# Antique Tricycle Identification Please



## andrewandrewz (Mar 17, 2012)

I purchased this tricycle at an auction and know nothing about it. You can kind of see a logo on the side. Can someone please tell me the brand and possibly the year of this antique tricycle? Thanks


----------



## ridingtoy (Mar 17, 2012)

Definitely a mid to late 1930s model. Could be either a Junior Toy or Murray Steelcraft. I'll have to do some collector book looking a little later to see if I can find the make/model.
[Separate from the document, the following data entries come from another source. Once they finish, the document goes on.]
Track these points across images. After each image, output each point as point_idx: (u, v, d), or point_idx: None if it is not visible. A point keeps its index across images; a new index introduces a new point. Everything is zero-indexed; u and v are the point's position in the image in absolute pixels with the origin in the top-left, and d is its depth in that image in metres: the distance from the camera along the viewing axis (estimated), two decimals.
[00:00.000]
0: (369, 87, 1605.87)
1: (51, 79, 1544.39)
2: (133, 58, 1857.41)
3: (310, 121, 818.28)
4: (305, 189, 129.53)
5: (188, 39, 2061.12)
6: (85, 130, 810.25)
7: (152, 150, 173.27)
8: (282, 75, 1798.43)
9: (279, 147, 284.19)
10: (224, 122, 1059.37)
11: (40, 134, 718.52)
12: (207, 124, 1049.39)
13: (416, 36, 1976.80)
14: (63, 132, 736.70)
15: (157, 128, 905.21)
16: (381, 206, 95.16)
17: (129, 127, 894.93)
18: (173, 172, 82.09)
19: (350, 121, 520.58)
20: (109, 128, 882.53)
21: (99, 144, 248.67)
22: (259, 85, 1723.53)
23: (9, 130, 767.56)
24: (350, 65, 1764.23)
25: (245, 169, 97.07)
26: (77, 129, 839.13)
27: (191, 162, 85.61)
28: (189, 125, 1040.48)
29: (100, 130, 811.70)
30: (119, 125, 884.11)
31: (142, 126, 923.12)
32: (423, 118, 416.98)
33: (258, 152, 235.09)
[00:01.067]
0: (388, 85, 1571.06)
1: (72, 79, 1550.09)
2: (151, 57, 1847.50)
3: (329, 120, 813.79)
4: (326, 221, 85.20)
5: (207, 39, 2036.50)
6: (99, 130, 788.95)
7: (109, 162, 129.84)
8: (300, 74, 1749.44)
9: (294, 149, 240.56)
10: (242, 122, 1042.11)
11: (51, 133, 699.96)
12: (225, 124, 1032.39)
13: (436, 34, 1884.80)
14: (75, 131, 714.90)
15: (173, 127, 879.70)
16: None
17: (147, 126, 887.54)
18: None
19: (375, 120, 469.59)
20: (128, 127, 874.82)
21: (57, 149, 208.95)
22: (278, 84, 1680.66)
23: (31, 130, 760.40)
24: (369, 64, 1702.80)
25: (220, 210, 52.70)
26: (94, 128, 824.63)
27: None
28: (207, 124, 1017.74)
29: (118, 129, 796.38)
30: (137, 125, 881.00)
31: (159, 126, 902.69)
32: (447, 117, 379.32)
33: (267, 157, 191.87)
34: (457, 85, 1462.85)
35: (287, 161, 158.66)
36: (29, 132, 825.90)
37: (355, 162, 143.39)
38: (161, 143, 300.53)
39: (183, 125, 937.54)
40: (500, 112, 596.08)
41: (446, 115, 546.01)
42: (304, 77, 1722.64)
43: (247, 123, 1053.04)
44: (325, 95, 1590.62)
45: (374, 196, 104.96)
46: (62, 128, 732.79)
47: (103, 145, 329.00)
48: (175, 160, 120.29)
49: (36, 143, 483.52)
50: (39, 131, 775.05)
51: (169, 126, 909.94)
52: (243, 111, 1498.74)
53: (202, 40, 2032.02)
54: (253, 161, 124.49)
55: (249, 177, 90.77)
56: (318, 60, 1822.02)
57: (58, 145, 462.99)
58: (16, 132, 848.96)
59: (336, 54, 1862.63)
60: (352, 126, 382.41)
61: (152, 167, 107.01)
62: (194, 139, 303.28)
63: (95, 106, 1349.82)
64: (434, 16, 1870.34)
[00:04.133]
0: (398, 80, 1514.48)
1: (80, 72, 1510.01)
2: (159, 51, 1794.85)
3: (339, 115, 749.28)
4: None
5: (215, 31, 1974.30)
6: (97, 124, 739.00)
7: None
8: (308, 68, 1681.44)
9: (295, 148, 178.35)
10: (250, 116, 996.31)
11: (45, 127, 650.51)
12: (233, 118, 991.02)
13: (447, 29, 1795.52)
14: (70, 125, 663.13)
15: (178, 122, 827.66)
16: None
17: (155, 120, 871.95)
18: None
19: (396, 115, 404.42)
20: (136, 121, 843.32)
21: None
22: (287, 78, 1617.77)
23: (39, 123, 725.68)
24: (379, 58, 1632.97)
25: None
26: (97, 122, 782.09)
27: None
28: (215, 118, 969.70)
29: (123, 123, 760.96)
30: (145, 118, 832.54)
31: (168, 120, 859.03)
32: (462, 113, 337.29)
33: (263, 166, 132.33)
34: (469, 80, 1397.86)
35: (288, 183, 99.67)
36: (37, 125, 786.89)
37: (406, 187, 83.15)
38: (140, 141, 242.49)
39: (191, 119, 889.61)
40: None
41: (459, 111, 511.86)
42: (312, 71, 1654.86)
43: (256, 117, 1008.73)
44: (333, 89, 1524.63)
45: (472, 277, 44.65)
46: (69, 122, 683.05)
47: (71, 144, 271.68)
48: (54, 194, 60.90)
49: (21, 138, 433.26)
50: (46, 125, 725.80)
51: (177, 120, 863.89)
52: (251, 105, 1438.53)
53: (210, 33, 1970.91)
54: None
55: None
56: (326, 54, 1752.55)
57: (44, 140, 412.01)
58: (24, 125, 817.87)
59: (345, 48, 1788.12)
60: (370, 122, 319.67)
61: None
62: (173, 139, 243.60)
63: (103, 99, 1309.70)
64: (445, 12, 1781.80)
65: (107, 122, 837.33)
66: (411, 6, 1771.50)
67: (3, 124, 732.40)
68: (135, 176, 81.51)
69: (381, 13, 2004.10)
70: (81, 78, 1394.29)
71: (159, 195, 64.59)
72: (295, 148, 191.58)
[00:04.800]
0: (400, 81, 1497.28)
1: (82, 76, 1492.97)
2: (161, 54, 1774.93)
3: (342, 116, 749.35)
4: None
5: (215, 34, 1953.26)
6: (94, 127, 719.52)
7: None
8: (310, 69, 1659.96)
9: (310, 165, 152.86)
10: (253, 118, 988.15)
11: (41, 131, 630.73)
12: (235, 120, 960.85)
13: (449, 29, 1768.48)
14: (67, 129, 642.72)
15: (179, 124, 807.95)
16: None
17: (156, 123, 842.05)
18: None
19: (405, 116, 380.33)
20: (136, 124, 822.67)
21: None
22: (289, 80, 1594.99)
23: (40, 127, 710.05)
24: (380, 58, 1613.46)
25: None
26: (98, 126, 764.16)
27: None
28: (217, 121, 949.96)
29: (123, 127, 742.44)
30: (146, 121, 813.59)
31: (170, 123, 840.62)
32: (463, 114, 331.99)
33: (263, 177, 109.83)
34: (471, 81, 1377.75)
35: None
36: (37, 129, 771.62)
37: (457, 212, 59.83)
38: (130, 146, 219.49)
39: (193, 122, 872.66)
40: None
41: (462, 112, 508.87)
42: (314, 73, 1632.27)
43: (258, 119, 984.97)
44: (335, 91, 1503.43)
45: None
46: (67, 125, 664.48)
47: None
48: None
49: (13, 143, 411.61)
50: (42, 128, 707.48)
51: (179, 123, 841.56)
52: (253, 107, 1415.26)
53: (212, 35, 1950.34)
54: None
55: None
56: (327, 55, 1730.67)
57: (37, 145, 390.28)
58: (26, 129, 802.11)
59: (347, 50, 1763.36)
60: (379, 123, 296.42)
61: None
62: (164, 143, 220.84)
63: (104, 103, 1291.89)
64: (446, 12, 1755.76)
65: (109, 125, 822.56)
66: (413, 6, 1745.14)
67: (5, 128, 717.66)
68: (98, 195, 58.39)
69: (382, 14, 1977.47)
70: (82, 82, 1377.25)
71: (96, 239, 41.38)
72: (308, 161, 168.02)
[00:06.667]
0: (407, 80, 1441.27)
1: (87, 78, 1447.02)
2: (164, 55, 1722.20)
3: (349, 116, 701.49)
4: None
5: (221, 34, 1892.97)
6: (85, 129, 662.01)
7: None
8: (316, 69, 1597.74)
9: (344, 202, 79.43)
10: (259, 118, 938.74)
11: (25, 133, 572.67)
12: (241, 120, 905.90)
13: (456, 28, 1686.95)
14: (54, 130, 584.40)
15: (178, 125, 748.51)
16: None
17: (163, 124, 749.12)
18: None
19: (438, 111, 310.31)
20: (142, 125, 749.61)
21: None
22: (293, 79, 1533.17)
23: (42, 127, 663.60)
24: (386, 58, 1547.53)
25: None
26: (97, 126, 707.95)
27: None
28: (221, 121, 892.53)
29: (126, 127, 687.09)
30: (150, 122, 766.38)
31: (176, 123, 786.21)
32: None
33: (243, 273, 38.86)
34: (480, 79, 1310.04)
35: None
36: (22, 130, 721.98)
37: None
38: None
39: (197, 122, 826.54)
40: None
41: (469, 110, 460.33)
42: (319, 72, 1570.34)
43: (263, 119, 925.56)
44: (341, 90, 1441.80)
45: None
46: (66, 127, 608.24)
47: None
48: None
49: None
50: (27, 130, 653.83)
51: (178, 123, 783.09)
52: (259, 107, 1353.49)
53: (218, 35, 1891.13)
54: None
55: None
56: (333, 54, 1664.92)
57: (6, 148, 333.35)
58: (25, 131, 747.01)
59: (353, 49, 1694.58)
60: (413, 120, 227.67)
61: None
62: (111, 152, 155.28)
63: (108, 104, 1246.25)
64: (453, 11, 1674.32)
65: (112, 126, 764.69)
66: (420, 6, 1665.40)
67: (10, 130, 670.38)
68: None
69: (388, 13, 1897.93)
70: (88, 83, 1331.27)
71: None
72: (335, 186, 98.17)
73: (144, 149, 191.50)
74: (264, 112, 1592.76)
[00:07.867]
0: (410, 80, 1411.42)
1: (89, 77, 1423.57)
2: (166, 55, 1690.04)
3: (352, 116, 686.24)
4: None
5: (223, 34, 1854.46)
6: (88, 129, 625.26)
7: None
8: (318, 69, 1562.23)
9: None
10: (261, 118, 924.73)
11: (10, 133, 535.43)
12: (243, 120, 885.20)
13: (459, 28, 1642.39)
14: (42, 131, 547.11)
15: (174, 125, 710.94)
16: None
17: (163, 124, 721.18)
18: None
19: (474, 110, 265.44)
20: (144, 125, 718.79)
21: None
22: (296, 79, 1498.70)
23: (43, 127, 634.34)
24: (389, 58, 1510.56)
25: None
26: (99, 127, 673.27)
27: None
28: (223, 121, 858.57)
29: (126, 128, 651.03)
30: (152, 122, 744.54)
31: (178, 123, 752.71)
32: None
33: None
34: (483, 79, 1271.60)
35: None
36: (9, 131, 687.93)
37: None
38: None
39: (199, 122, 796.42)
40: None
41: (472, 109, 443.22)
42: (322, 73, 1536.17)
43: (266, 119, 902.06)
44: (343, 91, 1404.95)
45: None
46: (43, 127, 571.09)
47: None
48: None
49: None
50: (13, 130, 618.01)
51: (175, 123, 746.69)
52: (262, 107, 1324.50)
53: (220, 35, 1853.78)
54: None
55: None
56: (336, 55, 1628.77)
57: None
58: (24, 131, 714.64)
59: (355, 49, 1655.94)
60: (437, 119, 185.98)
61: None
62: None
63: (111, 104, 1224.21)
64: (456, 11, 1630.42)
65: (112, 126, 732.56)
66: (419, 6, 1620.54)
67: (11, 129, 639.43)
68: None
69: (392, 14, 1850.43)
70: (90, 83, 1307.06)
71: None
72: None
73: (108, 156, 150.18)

Would look terrific all fixed up.

Dave


----------



## andrewandrewz (Mar 21, 2012)

*Thanks*

Thanks a lot Dave. I really appreciate the info and if you can locate more information on this model, I would surely appreciate it. What do you think it is worth in its current condition?


----------



## Chaz (Mar 23, 2012)

By the looks of the seat and the handlebar clamp, I'm bettin' its a Steelcraft. By the styling I'm guessing 1940's


----------



## ridingtoy (Mar 23, 2012)

As for value, that's a tough question to answer. I've seen this style trike in this condition go for as cheap as $100 to a few hundred dollars. For restoration purposes, it's complete except for needing new seat pads, grips, and tire rubber. The more streamlined looking the trike, usually the more it fetches in resale.

I'm also fairly sure this is a Murray Steelcraft.

Dave


----------



## andrewandrewz (Mar 24, 2012)

Thanks a lot Dave for your response and knowledge. I greatly appreciate it! I hope everything is well with you!!


----------